Department of Pharmaceutical Chemistry, University of California, San Francisco, San Francisco, California 94158, United States.
Program in Biophysics, University of California, San Francisco, San Francisco, California 94158, United States.
J Chem Inf Model. 2024 Oct 14;64(19):7398-7408. doi: 10.1021/acs.jcim.4c00683. Epub 2024 Oct 3.

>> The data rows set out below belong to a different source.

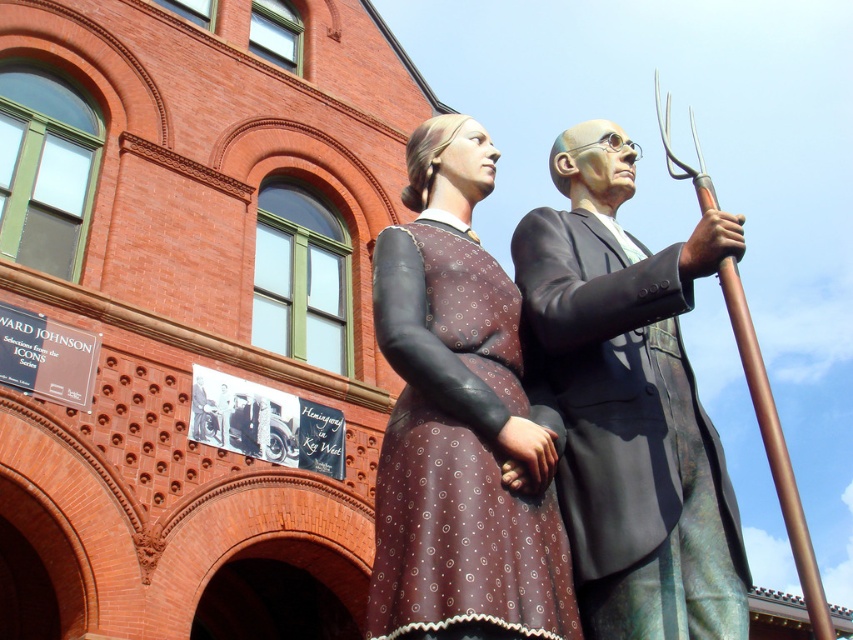
Can you confirm if shiny bronze suit at center is taller than matte brown dress at center?

In fact, shiny bronze suit at center may be shorter than matte brown dress at center.

You are a GUI agent. You are given a task and a screenshot of the screen. Output one action in this format:
    pyautogui.click(x=<x>, y=<y>)
    Task: Click on the shiny bronze suit at center
    The height and width of the screenshot is (640, 853).
    Given the screenshot: What is the action you would take?
    pyautogui.click(x=630, y=403)

Which is behind, point (625, 531) or point (415, 531)?

The point (625, 531) is more distant.

The width and height of the screenshot is (853, 640). What are the coordinates of `shiny bronze suit at center` in the screenshot? It's located at (630, 403).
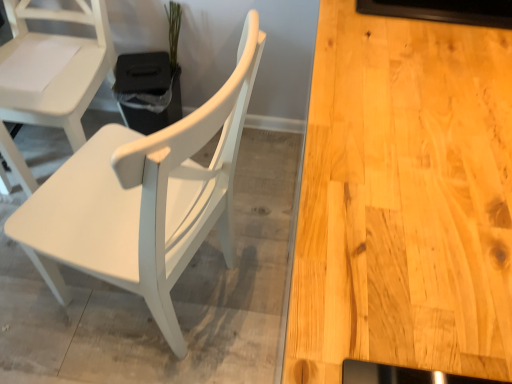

Make-on-demand chemical libraries have drastically increased the reach of molecular docking, with the enumerated ready-to-dock ZINC-22 library approaching 6.4 billion molecules (July 2024). While ever-growing libraries result in better-scoring molecules, the computational resources required to dock all of ZINC-22 make this endeavor infeasible for most. Here, we organize and traverse chemical space with hierarchical navigable small-world graphs, a method we term retrieval augmented docking (RAD). RAD recovers most virtual actives, despite docking only a fraction of the library. Furthermore, RAD is protein-agnostic, supporting additional docking campaigns without additional computational overhead. In depth, we assess RAD on published large-scale docking campaigns against D4 and AmpC spanning 99.5 million and 138 million molecules, respectively. RAD recovers 95% of DOCK virtual actives for both targets after evaluating only 10% of the libraries. In breadth, RAD shows widespread applicability against 43 DUDE-Z proteins, evaluating 50.3 million associations. On average, RAD recovers 87% of virtual actives while docking 10% of the library without sacrificing chemical diversity.
按需定制的化学文库极大地扩展了分子对接的应用范围,其中枚举的可对接 ZINC-22 文库已接近 64 亿个分子(2024 年 7 月)。尽管不断增长的文库可以得到更好的评分分子,但对接整个 ZINC-22 文库所需的计算资源使得大多数人都无法实现这一目标。在这里,我们使用分层可导航小世界图对化学空间进行组织和遍历,我们将这种方法称为检索增强对接(RAD)。RAD 恢复了大多数虚拟活性分子,尽管只对接了文库的一小部分。此外,RAD 是与蛋白质无关的,可以支持额外的对接活动,而不会增加额外的计算开销。在深度方面,我们评估了 RAD 在针对 D4 和 AmpC 的已发表的大规模对接活动中的表现,这两个靶标分别涵盖了 9950 万个和 1.38 亿个分子。RAD 在评估文库的 10%后,对这两个靶标都恢复了 95%的 DOCK 虚拟活性分子。在广度方面,RAD 显示了对 43 个 DUDE-Z 蛋白的广泛适用性,评估了 5030 万个关联。平均而言,RAD 在对接文库的 10%的情况下,恢复了 87%的虚拟活性分子,而不会牺牲化学多样性。